_Exercício 1_
Reproduza palavra por palavra as linhas dos registros, começando pela primeira linha dos registros e terminando na linha que contém "Gift Wrapping & Tissue Paper", com as duas extremidades incluídas.

_Documento de origem_
Quando se fala da Primeira Guerra Mundial, é comum imaginar apenas trincheiras enlameadas, explosões incessantes e milhões de mortos. Mas essa guerra, que mudou para sempre o destino do século XX, passou por fases muito distintas — da expectativa de uma vitória gloriosa à dolorosa realidade de um conflito longo, brutal e sem sentido claro. Compreender essas fases é essencial para entender como um evento pontual — o assassinato do arquiduque Francisco Ferdinando em 1914 — se transformou numa tragédia continental.
Primeira fase (1914): A guerra de movimento e a ilusão da vitória rápida
O início do conflito foi marcado pelo que os historiadores chamam de "guerra de movimento". Havia um entusiasmo generalizado entre as populações europeias. Jovens corriam aos postos de alistamento movidos pelo patriotismo, enquanto políticos e militares apostavam em uma vitória rápida. A Alemanha, por exemplo, colocou em prática o Plano Schlieffen, que previa invadir a França passando pela Bélgica neutra, acreditando que derrotaria os franceses em semanas.

_Exercício 2_
Cite sem alterações o trecho do texto sobre a Primeira Guerra Mundial, começando em "Quando se fala" e terminando em "numa tragédia continental.".

_Dados fornecidos_

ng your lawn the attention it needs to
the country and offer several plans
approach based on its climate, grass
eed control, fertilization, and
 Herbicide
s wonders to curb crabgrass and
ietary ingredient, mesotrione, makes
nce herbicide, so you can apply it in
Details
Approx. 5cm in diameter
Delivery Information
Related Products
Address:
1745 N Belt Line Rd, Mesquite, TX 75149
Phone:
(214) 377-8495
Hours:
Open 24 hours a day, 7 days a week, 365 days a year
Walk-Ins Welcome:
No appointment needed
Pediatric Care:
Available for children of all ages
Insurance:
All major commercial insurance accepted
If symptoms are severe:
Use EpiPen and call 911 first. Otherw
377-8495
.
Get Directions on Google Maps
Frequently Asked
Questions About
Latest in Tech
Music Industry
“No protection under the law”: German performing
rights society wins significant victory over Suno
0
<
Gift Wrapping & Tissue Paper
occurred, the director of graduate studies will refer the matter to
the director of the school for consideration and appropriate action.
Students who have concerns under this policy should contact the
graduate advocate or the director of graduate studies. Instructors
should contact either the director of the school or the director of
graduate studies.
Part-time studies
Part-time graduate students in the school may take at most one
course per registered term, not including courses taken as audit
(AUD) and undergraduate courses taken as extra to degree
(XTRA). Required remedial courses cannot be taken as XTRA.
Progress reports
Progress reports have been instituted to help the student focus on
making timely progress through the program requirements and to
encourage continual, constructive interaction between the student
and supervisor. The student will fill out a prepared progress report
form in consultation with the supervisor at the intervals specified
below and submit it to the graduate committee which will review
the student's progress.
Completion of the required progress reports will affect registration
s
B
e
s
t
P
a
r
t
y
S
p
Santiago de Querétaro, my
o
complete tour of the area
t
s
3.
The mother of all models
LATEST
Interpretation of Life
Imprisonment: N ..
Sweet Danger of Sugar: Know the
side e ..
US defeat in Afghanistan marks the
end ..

_Resposta 1_
ng your lawn the attention it needs to
the country and offer several plans
approach based on its climate, grass
eed control, fertilization, and
 Herbicide
s wonders to curb crabgrass and
ietary ingredient, mesotrione, makes
nce herbicide, so you can apply it in
Details
Approx. 5cm in diameter
Delivery Information
Related Products
Address:
1745 N Belt Line Rd, Mesquite, TX 75149
Phone:
(214) 377-8495
Hours:
Open 24 hours a day, 7 days a week, 365 days a year
Walk-Ins Welcome:
No appointment needed
Pediatric Care:
Available for children of all ages
Insurance:
All major commercial insurance accepted
If symptoms are severe:
Use EpiPen and call 911 first. Otherw
377-8495
.
Get Directions on Google Maps
Frequently Asked
Questions About
Latest in Tech
Music Industry
“No protection under the law”: German performing
rights society wins significant victory over Suno
0
<
Gift Wrapping & Tissue Paper

_Resposta 2_
Quando se fala da Primeira Guerra Mundial, é comum imaginar apenas trincheiras enlameadas, explosões incessantes e milhões de mortos. Mas essa guerra, que mudou para sempre o destino do século XX, passou por fases muito distintas — da expectativa de uma vitória gloriosa à dolorosa realidade de um conflito longo, brutal e sem sentido claro. Compreender essas fases é essencial para entender como um evento pontual — o assassinato do arquiduque Francisco Ferdinando em 1914 — se transformou numa tragédia continental.